PAGE EXCERPT:
------------------------

Page 29 - CIMA MCS Workbook November 2018 - Day 1 Suggested Solutions
P. 29
SUGGESTED SOLUTIONS
EXERCISE 2 – SOURCES OF FINANCE AND CALCULATION OF WACC
Grapple may need to raise finance in order to:
● acquire one or more subsidiaries
● invest in upgraded PPE – new technology or production equipment etc
● implement any plans to rationalise the business
At 30 June 20X8, Grapple held only Z$2.1m in cash and equivalents, which represents 1.5% of
total assets and 2.2% of net assets. Therefore, it is unlikely that any finance required for capital
projects and/or acquisitions could be funded from existing cash resources. However, in terms of
raising additional finance Grapple could consider potential sources of both debt and equity
finance.
During the year ended 30 June 2018, there was an increase in long‐term loan finance of Z$6.4m to
Z$16.5m. The statement of cash flows identified that there was a relatively small net cash inflow
from operations of only Z$6.3m when profit before tax was Z$10.2m.

------------------------

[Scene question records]
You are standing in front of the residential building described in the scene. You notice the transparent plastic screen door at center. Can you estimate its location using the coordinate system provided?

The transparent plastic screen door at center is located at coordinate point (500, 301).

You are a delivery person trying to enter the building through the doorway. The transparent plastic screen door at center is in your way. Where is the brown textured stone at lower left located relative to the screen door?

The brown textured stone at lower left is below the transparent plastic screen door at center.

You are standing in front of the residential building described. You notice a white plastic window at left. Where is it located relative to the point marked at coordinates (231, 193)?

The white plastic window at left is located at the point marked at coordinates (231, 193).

------------------------

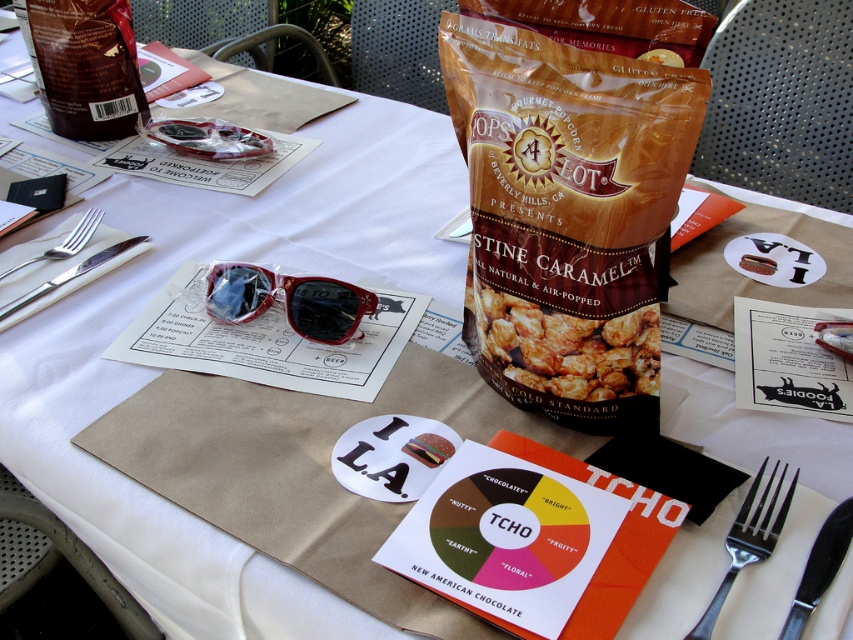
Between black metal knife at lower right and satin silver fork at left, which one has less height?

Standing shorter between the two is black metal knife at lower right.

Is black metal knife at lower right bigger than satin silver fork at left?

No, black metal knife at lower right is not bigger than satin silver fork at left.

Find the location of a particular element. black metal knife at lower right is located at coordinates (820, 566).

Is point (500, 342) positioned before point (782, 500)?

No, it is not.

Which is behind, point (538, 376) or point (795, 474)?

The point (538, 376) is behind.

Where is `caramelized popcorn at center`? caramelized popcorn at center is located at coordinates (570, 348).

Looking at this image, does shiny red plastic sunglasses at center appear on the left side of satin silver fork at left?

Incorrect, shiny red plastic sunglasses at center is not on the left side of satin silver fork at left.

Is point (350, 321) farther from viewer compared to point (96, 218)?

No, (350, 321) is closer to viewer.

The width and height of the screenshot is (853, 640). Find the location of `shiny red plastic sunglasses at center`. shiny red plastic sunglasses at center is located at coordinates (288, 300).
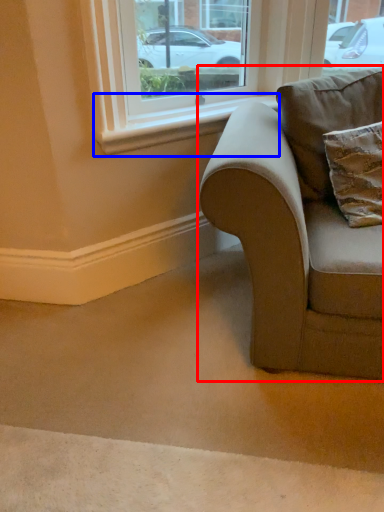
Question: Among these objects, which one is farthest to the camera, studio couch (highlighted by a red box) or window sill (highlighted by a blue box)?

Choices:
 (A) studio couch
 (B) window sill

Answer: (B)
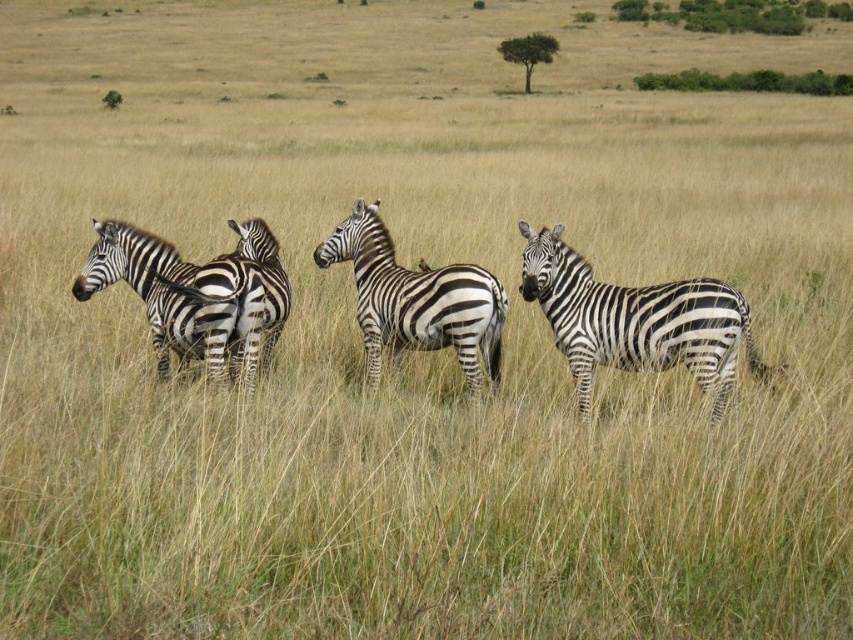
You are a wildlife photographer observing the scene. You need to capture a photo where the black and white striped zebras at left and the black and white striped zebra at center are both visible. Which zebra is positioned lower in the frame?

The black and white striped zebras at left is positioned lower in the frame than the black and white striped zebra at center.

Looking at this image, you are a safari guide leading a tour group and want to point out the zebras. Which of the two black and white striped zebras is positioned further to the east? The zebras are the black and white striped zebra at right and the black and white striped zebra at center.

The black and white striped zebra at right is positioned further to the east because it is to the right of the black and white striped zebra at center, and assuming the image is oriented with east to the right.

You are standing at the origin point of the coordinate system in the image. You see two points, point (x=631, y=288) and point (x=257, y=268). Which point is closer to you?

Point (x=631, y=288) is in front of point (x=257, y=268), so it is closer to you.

------------------------

WORK TO COMPLETE:
(A) Copy the passage on Grapple's sources of finance between "During the year" and "tax was Z$10.2m.", inclusive, replacing "profit before tax" with "profit after tax".
(B) According to the passage on Grapple's sources of finance, what percentage of total assets did Grapple's cash and equivalents represent at 30 June 20X8?

ANSWERS FOR THE EXERCISE:
(A)
During the year ended 30 June 2018, there was an increase in long‐term loan finance of Z$6.4m to
Z$16.5m. The statement of cash flows identified that there was a relatively small net cash inflow
from operations of only Z$6.3m when profit after tax was Z$10.2m.

(B) 1.5%